_TASK INSTRUCTIONS:_
All records are to be printed exactly as they appear.

[Stored data entries]
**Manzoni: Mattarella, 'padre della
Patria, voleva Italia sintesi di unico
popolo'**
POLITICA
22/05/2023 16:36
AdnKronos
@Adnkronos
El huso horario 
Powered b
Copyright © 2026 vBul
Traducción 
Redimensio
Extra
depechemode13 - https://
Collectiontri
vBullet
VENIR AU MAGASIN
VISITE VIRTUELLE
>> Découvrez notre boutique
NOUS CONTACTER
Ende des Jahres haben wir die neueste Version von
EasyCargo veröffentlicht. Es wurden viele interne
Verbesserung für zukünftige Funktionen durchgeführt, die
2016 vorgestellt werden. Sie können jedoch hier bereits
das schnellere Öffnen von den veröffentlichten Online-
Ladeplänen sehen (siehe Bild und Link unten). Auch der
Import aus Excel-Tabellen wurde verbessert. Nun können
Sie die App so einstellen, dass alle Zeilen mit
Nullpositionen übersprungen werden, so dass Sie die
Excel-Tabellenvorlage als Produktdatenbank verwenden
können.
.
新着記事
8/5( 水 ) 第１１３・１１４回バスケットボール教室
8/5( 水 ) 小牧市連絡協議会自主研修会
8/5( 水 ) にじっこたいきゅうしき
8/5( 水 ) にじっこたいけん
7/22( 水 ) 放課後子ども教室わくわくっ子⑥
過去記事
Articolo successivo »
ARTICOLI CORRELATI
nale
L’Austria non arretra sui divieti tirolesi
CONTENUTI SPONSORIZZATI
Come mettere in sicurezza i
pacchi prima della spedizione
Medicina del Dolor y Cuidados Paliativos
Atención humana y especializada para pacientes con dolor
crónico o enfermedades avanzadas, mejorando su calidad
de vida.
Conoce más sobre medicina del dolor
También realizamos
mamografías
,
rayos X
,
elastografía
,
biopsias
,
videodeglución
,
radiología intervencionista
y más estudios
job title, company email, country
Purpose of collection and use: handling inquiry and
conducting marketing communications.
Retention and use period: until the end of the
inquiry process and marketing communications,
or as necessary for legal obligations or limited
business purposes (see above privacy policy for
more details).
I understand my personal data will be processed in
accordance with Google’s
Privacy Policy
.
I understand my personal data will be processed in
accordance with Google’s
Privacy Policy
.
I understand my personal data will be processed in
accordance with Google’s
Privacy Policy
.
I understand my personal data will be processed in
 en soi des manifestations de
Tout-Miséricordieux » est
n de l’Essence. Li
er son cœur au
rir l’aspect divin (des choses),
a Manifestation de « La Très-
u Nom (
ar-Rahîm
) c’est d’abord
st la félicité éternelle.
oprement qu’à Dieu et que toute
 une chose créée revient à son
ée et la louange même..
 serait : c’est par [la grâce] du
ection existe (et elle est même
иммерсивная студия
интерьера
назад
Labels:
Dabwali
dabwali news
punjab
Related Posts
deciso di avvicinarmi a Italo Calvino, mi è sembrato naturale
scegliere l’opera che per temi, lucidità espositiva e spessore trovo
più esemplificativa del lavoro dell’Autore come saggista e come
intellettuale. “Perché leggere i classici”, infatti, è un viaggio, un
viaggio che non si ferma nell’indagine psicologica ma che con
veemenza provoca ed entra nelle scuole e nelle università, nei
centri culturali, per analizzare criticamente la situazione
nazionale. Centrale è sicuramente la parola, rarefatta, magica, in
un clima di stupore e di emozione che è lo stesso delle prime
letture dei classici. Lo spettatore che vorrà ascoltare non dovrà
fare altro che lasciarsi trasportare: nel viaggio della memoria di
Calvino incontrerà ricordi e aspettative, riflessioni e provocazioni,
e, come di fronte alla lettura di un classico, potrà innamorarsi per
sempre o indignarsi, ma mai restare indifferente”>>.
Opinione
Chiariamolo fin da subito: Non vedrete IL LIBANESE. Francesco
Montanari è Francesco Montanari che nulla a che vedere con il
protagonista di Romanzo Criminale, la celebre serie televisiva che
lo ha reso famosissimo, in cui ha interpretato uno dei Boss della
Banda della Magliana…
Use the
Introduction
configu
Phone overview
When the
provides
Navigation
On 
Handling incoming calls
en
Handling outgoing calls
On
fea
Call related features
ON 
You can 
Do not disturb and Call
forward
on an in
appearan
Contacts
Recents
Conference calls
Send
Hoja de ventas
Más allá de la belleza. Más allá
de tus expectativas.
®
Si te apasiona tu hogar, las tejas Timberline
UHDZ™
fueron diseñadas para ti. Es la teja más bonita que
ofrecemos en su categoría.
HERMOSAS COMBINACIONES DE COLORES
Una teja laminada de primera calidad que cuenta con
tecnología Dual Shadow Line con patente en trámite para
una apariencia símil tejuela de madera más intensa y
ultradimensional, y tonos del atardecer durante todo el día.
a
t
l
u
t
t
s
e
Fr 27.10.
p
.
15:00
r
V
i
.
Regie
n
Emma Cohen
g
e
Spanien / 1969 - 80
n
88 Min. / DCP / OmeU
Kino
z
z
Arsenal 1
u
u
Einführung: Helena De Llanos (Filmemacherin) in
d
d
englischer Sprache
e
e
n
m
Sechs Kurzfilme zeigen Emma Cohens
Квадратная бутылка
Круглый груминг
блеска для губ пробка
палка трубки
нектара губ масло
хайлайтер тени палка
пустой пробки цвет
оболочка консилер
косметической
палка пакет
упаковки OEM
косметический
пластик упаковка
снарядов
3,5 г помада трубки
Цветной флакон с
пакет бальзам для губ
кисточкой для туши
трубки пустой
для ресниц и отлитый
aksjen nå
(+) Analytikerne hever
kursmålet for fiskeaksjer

_RESPONSE TO THE TASK:_
**Manzoni: Mattarella, 'padre della
Patria, voleva Italia sintesi di unico
popolo'**
POLITICA
22/05/2023 16:36
AdnKronos
@Adnkronos
El huso horario 
Powered b
Copyright © 2026 vBul
Traducción 
Redimensio
Extra
depechemode13 - https://
Collectiontri
vBullet
VENIR AU MAGASIN
VISITE VIRTUELLE
>> Découvrez notre boutique
NOUS CONTACTER
Ende des Jahres haben wir die neueste Version von
EasyCargo veröffentlicht. Es wurden viele interne
Verbesserung für zukünftige Funktionen durchgeführt, die
2016 vorgestellt werden. Sie können jedoch hier bereits
das schnellere Öffnen von den veröffentlichten Online-
Ladeplänen sehen (siehe Bild und Link unten). Auch der
Import aus Excel-Tabellen wurde verbessert. Nun können
Sie die App so einstellen, dass alle Zeilen mit
Nullpositionen übersprungen werden, so dass Sie die
Excel-Tabellenvorlage als Produktdatenbank verwenden
können.
.
新着記事
8/5( 水 ) 第１１３・１１４回バスケットボール教室
8/5( 水 ) 小牧市連絡協議会自主研修会
8/5( 水 ) にじっこたいきゅうしき
8/5( 水 ) にじっこたいけん
7/22( 水 ) 放課後子ども教室わくわくっ子⑥
過去記事
Articolo successivo »
ARTICOLI CORRELATI
nale
L’Austria non arretra sui divieti tirolesi
CONTENUTI SPONSORIZZATI
Come mettere in sicurezza i
pacchi prima della spedizione
Medicina del Dolor y Cuidados Paliativos
Atención humana y especializada para pacientes con dolor
crónico o enfermedades avanzadas, mejorando su calidad
de vida.
Conoce más sobre medicina del dolor
También realizamos
mamografías
,
rayos X
,
elastografía
,
biopsias
,
videodeglución
,
radiología intervencionista
y más estudios
job title, company email, country
Purpose of collection and use: handling inquiry and
conducting marketing communications.
Retention and use period: until the end of the
inquiry process and marketing communications,
or as necessary for legal obligations or limited
business purposes (see above privacy policy for
more details).
I understand my personal data will be processed in
accordance with Google’s
Privacy Policy
.
I understand my personal data will be processed in
accordance with Google’s
Privacy Policy
.
I understand my personal data will be processed in
accordance with Google’s
Privacy Policy
.
I understand my personal data will be processed in
 en soi des manifestations de
Tout-Miséricordieux » est
n de l’Essence. Li
er son cœur au
rir l’aspect divin (des choses),
a Manifestation de « La Très-
u Nom (
ar-Rahîm
) c’est d’abord
st la félicité éternelle.
oprement qu’à Dieu et que toute
 une chose créée revient à son
ée et la louange même..
 serait : c’est par [la grâce] du
ection existe (et elle est même
иммерсивная студия
интерьера
назад
Labels:
Dabwali
dabwali news
punjab
Related Posts
deciso di avvicinarmi a Italo Calvino, mi è sembrato naturale
scegliere l’opera che per temi, lucidità espositiva e spessore trovo
più esemplificativa del lavoro dell’Autore come saggista e come
intellettuale. “Perché leggere i classici”, infatti, è un viaggio, un
viaggio che non si ferma nell’indagine psicologica ma che con
veemenza provoca ed entra nelle scuole e nelle università, nei
centri culturali, per analizzare criticamente la situazione
nazionale. Centrale è sicuramente la parola, rarefatta, magica, in
un clima di stupore e di emozione che è lo stesso delle prime
letture dei classici. Lo spettatore che vorrà ascoltare non dovrà
fare altro che lasciarsi trasportare: nel viaggio della memoria di
Calvino incontrerà ricordi e aspettative, riflessioni e provocazioni,
e, come di fronte alla lettura di un classico, potrà innamorarsi per
sempre o indignarsi, ma mai restare indifferente”>>.
Opinione
Chiariamolo fin da subito: Non vedrete IL LIBANESE. Francesco
Montanari è Francesco Montanari che nulla a che vedere con il
protagonista di Romanzo Criminale, la celebre serie televisiva che
lo ha reso famosissimo, in cui ha interpretato uno dei Boss della
Banda della Magliana…
Use the
Introduction
configu
Phone overview
When the
provides
Navigation
On 
Handling incoming calls
en
Handling outgoing calls
On
fea
Call related features
ON 
You can 
Do not disturb and Call
forward
on an in
appearan
Contacts
Recents
Conference calls
Send
Hoja de ventas
Más allá de la belleza. Más allá
de tus expectativas.
®
Si te apasiona tu hogar, las tejas Timberline
UHDZ™
fueron diseñadas para ti. Es la teja más bonita que
ofrecemos en su categoría.
HERMOSAS COMBINACIONES DE COLORES
Una teja laminada de primera calidad que cuenta con
tecnología Dual Shadow Line con patente en trámite para
una apariencia símil tejuela de madera más intensa y
ultradimensional, y tonos del atardecer durante todo el día.
a
t
l
u
t
t
s
e
Fr 27.10.
p
.
15:00
r
V
i
.
Regie
n
Emma Cohen
g
e
Spanien / 1969 - 80
n
88 Min. / DCP / OmeU
Kino
z
z
Arsenal 1
u
u
Einführung: Helena De Llanos (Filmemacherin) in
d
d
englischer Sprache
e
e
n
m
Sechs Kurzfilme zeigen Emma Cohens
Квадратная бутылка
Круглый груминг
блеска для губ пробка
палка трубки
нектара губ масло
хайлайтер тени палка
пустой пробки цвет
оболочка консилер
косметической
палка пакет
упаковки OEM
косметический
пластик упаковка
снарядов
3,5 г помада трубки
Цветной флакон с
пакет бальзам для губ
кисточкой для туши
трубки пустой
для ресниц и отлитый
aksjen nå
(+) Analytikerne hever
kursmålet for fiskeaksjer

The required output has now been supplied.